Agile- I have fitted boilers before so yes I hope I'm competent if still learning! - I have never fitted a system boiler though and must admit I was not aware of the option of having a diverter valve fitted to one, yes it will mean more piepwork but I assume there is less messing about with the electrics as all the components apart from the cyl stat,prog room stat are in the boiler?

Namsag - thanks for your helpful response- yeah I'll read the manual again, I was trying to read it at too small a res from the pdf file- I'm a doofus.
 
tabs said:
yes it will mean more piepwork but I assume there is less messing about with the electrics as all the components apart from the cyl stat,prog room stat are in the boiler?
.

Wiring is always easier than pipework and wires dont leak.

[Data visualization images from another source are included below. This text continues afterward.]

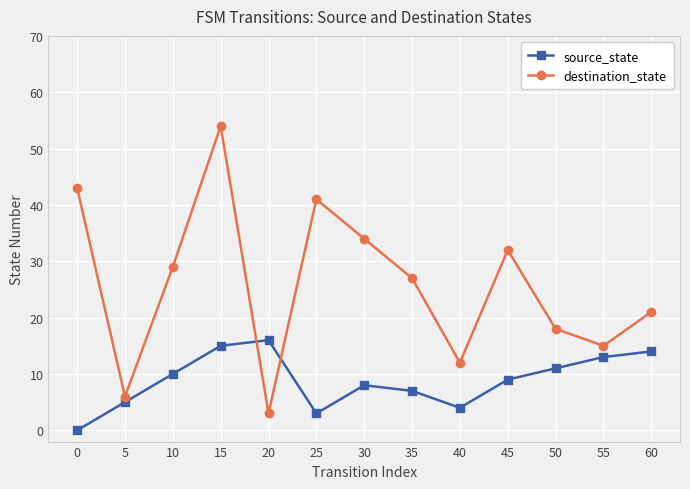

True or false: destination_state has a value of 29 at 10.

True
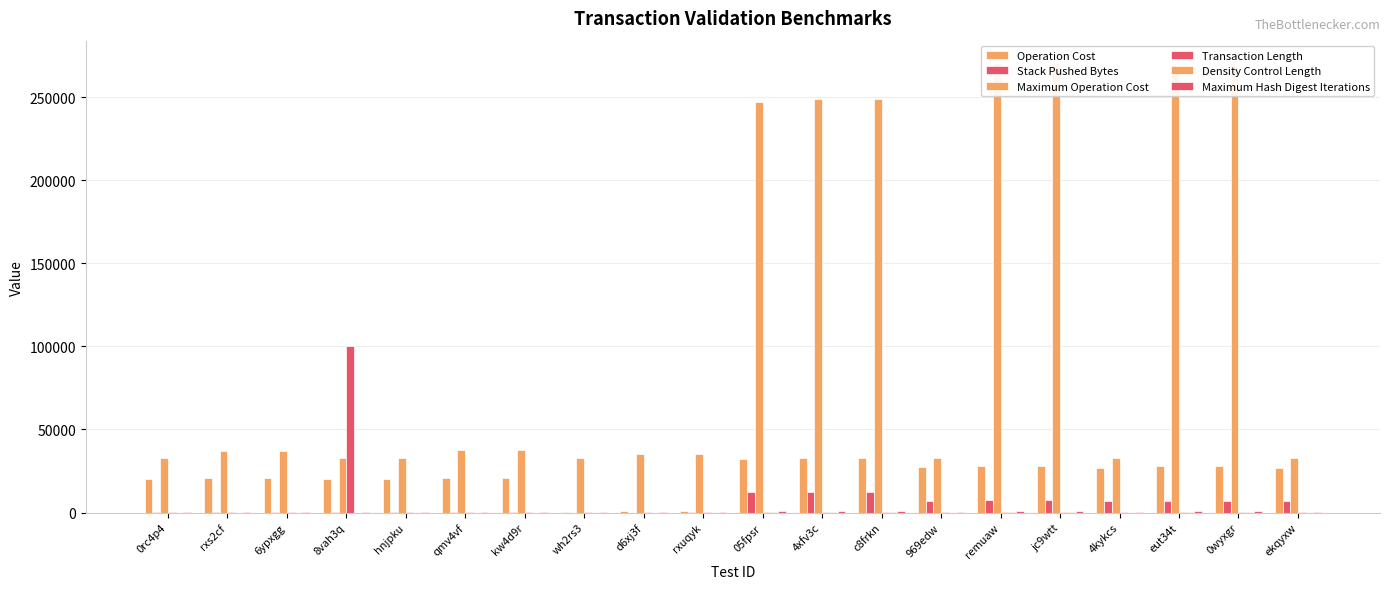

Which series changed the most between 8vah3q and 05fpsr?

Maximum Operation Cost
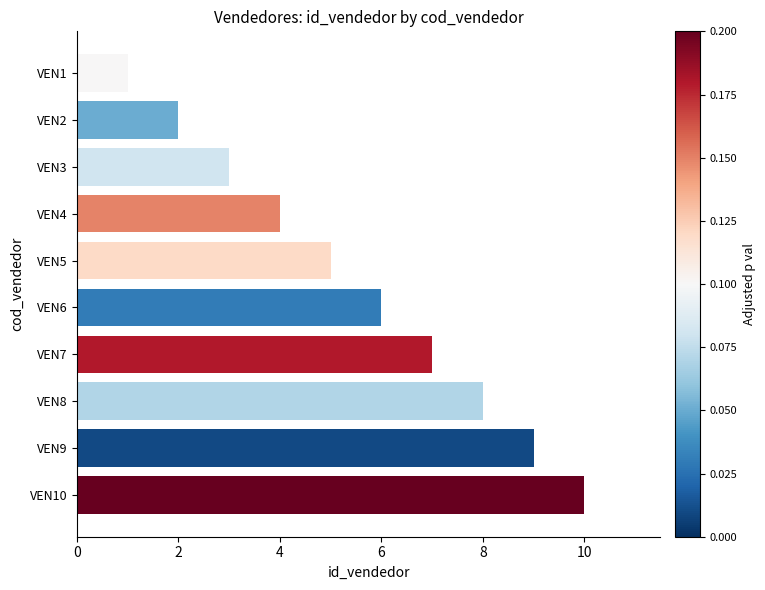

What is the sum of all values?

55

Way cheaper to run wires than pipes too!

The extra price of boiler with diverter is usually excessive too.

Tony
 
Yeah , customer also has all required wiring in place as he has a convential boiler on a vented system at the moment. He doesn't want to have his cylinder replaced either which as its about 10 to 12 years old really should be upgraded to part L compliance?

What are the pros and cons of replacing his old boiler with either
a) a new convential boiler( provide for pump overrun)

or b) a system boiler. I 'm really asking about money and energy efficiency wise here.